** Record excerpts **
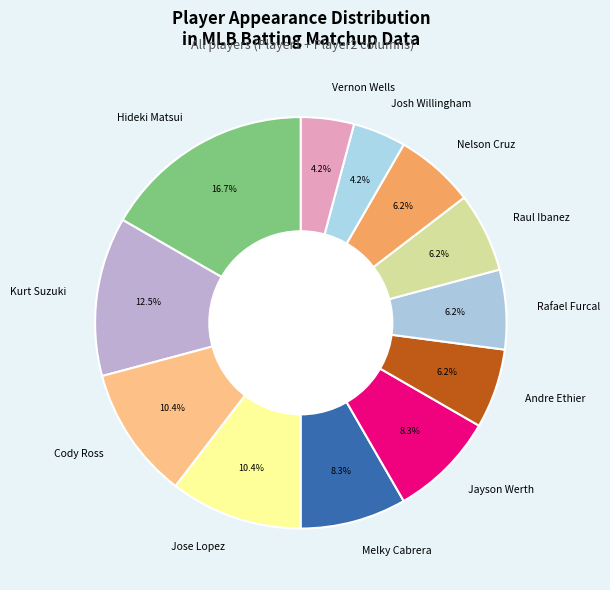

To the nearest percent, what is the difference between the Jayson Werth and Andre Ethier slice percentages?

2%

* * *

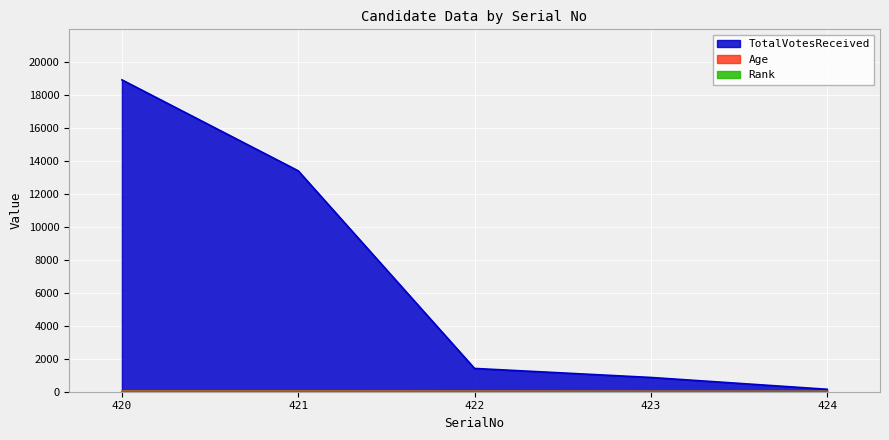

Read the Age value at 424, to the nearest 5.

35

* * *

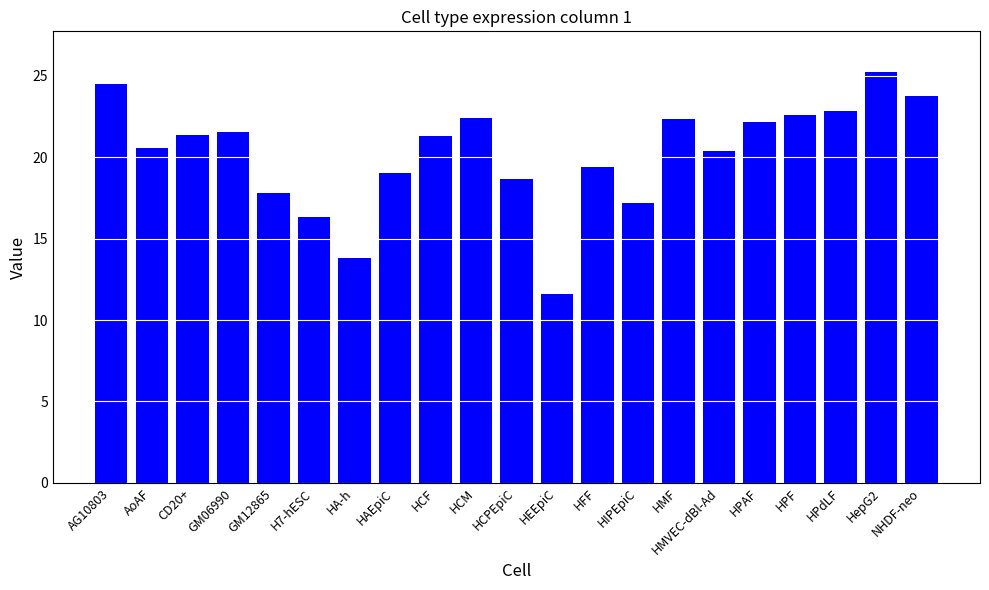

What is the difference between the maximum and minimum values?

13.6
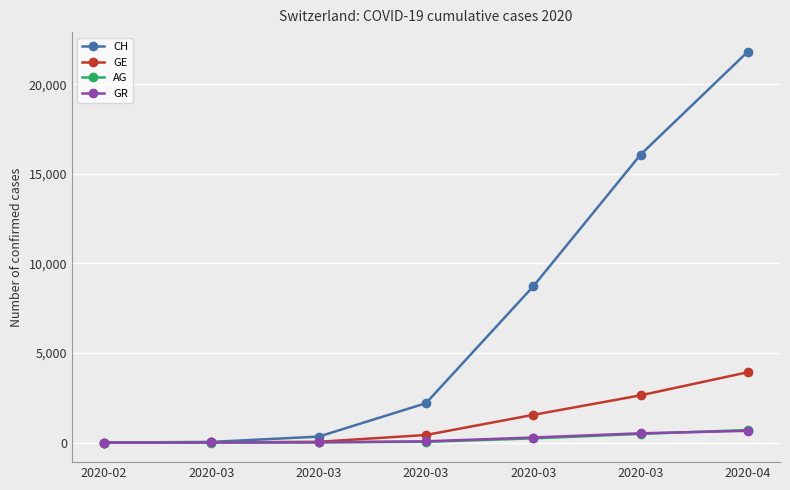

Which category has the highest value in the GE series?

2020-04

** Exercise description **
Please return every line of the data above that contains the word "between". Case matters.

** Result **
To the nearest percent, what is the difference between the Jayson Werth and Andre Ethier slice percentages?
What is the difference between the maximum and minimum values?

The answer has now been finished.